Omit all pictures, and print word for word only the lines from the one containing "Figure 4. Illustration" through the end of the data.

━━━ Records shown ━━━

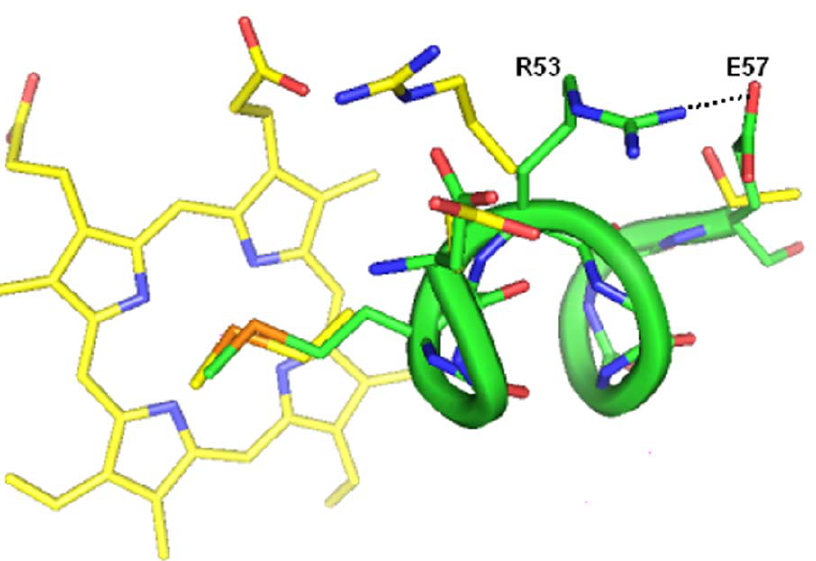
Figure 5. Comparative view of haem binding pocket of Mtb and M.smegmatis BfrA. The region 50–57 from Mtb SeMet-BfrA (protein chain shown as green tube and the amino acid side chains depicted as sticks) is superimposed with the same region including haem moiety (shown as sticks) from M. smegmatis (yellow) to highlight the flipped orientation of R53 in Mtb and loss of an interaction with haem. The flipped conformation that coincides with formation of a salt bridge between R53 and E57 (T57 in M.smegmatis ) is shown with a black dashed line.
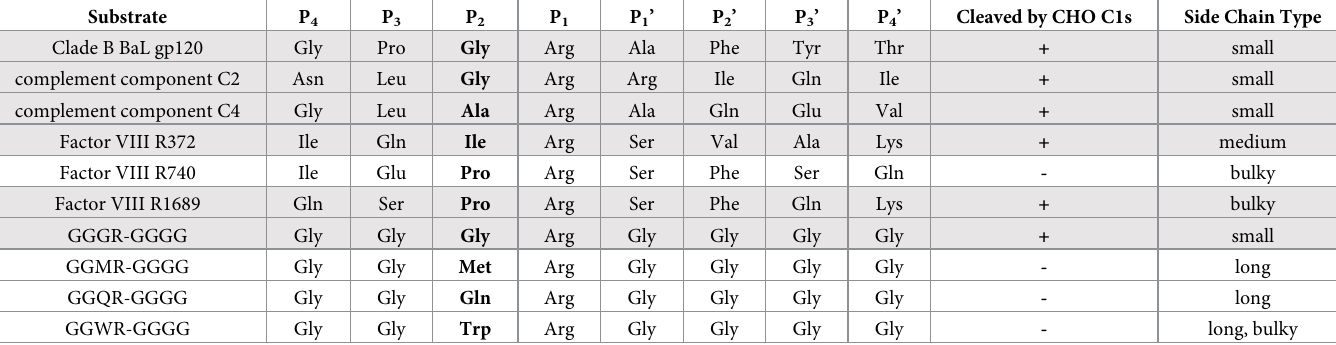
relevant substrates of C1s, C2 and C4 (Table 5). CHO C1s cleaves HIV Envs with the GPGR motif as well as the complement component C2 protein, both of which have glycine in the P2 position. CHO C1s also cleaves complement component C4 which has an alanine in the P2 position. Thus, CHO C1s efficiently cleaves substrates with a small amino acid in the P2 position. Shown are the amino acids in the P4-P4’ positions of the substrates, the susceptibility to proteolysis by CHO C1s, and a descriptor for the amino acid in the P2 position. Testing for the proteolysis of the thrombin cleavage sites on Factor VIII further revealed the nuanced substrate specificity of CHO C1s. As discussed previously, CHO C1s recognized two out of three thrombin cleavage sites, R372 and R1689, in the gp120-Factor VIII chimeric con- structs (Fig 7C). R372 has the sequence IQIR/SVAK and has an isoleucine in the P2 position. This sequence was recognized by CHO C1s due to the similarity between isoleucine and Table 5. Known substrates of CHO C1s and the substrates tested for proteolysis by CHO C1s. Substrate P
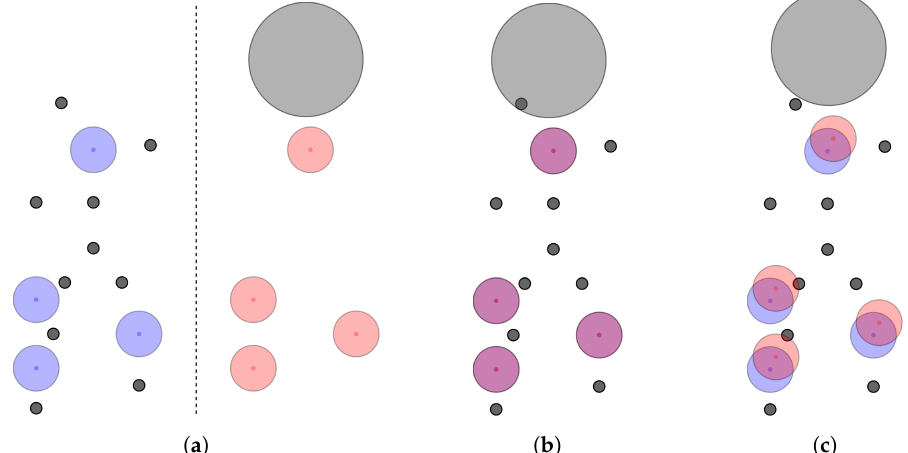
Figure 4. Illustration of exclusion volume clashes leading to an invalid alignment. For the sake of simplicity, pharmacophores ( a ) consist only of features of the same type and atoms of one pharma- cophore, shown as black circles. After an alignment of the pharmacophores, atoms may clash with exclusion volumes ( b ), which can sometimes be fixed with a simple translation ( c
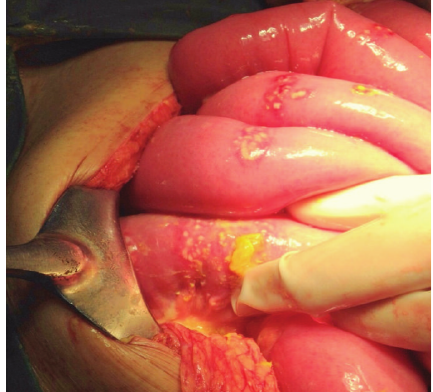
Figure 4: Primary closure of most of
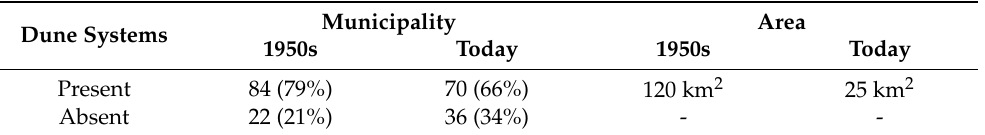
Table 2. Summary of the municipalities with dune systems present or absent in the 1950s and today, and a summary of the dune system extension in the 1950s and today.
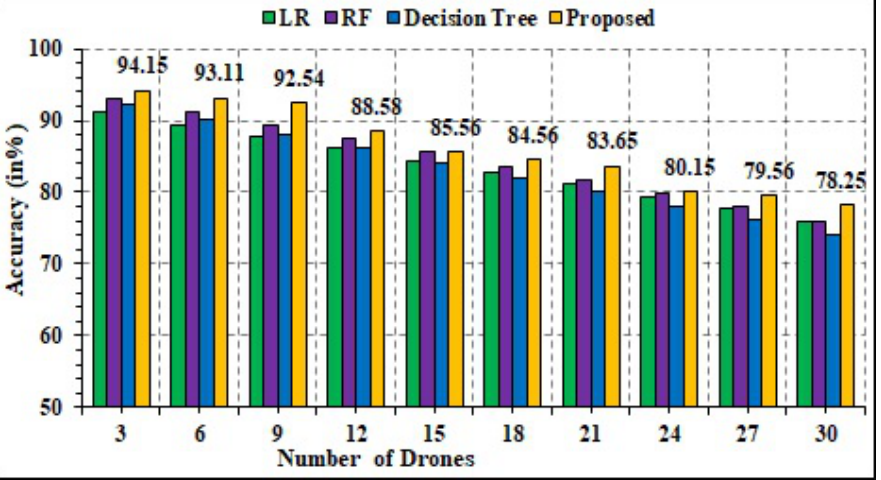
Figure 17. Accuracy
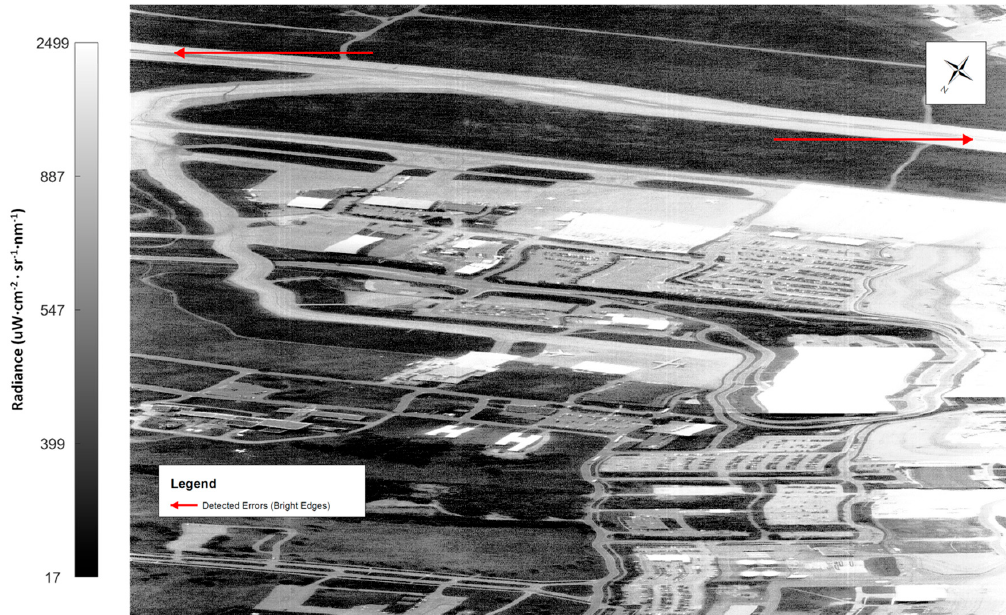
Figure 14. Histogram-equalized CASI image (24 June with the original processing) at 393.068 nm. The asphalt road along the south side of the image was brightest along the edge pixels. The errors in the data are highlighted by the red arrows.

━━━

Result:
Figure 4. Illustration of exclusion volume clashes leading to an invalid alignment. For the sake of simplicity, pharmacophores ( a ) consist only of features of the same type and atoms of one pharma- cophore, shown as black circles. After an alignment of the pharmacophores, atoms may clash with exclusion volumes ( b ), which can sometimes be fixed with a simple translation ( c
Figure 4: Primary closure of most of
Table 2. Summary of the municipalities with dune systems present or absent in the 1950s and today, and a summary of the dune system extension in the 1950s and today.
Figure 17. Accuracy
Figure 14. Histogram-equalized CASI image (24 June with the original processing) at 393.068 nm. The asphalt road along the south side of the image was brightest along the edge pixels. The errors in the data are highlighted by the red arrows.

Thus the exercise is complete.